**Instructions**
1. In the passage on how HIV spreads, whose meat is linked to HIV-2 crossing into humans?
2. Answer yes or no for each statement about the passage on how HIV spreads, and quote the words from the passage that decide it. (a) HIV-2 is more virulent than HIV-1. (b) HIV-2 has mostly stayed in a small number of West African countries. (c) Proper condom use brings the chance of sexual transmission down to 0%.
3. Continue the passage on how HIV spreads, starting after its final sentence.

**Excerpt to read**
*****

With several theories as to how HIV-1 crossed to humans, how did HIV-2 cross species? The emergence of HIV-2 in humans is believed to have happened in a fashion that resembles the Hunter theory, involving the butchering and consumption of sooty mangabey meat. Since the infection by HIV-2 is less frequently seen, and is much less virulent than HIV-1, it infects far fewer people and has mostly stayed in a small number of countries in West Africa.
How is HIV spread through the human population today?
As with any virus, once it establishes itself in a host, the virus needs a way to transfer itself from one host to another. HIV is no different. HIV can be transmitted from human to human in ways that include: sexual intercourse, mother-to-child transmission, injection drug use, and other types of contact with infected blood. Sexual intercourse is the most common way for HIV to be spread and it is usually the result of unprotected sexual relations. Transmission through sex occurs when an infected partner transmits the virus to another partner through sexual secretions and it comes into contact with genital, oral, or rectal membranes of the non-infected partner. Though the Catholic Church does not approve of the use of condoms, the risk of sexual transmission can be significantly reduced with the proper use of a condom. The chance can be reduced to 0% by abstaining entirely from sex.

*****

**Extracted data**
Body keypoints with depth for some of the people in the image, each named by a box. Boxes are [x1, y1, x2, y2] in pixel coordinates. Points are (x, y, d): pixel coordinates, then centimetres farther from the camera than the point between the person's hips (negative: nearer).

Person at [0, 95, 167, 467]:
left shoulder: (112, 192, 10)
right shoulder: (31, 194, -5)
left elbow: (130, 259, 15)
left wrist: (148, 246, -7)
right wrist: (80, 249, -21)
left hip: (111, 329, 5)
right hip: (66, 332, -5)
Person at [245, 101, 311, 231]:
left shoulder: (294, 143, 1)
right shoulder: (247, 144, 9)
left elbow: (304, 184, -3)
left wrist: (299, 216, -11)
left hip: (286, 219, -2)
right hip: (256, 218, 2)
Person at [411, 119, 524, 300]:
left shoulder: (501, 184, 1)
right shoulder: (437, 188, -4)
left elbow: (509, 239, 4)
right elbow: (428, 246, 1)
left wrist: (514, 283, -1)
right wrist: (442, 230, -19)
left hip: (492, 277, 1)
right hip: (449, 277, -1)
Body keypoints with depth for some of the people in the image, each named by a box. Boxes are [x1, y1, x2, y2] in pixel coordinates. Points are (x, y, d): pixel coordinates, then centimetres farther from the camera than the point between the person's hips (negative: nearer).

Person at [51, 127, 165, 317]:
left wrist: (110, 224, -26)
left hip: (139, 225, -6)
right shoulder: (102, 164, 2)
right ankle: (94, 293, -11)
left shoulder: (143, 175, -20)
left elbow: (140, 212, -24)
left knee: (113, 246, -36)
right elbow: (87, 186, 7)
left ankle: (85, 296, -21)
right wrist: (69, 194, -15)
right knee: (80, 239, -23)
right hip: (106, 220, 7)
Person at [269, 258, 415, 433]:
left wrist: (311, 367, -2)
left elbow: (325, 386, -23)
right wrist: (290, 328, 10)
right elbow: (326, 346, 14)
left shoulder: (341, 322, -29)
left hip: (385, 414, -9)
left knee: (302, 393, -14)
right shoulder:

*****

**Answers below**
1. Sooty mangabey meat.

2.
(a) No: "much less virulent than HIV-1"
(b) Yes: "has mostly stayed in a small number of countries in West Africa"
(c) No: "the risk of sexual transmission can be significantly reduced with the proper use of a condom. The chance can be reduced to 0% by abstaining entirely from sex."

3.
Another way that HIV is transferred is by mother-to-child transmission. It can occur in utero during pregnancy and intrapartum at child birth. Even after the child is born, there is a possibility that mother-to-child transmission can occur. This risk is present in the practice of breast feeding. As the child feeds on the mother’s milk, the virus may be transmitted and therefore infecting the child as well.
A third way that humans have managed to transfer the virus is through injection needle use. Needle sharing is the main cause for this type of transmission and it occurs when one infected individual uses the needle to inject drugs into their bloodstream and upon injection the needle becomes contaminated with the virus. Another individual then used the same needle to inject drugs and they are then infected.
Sometimes transmission occurs by blood or blood product transfusions. Those receiving transfusions are given blood that is infected with HIV and they too become infected. This type of transmission is very rare in developed countries on account of tests that are conducted to make sure that recipients of blood transfusions are receiving blood that is not contaminated in any way.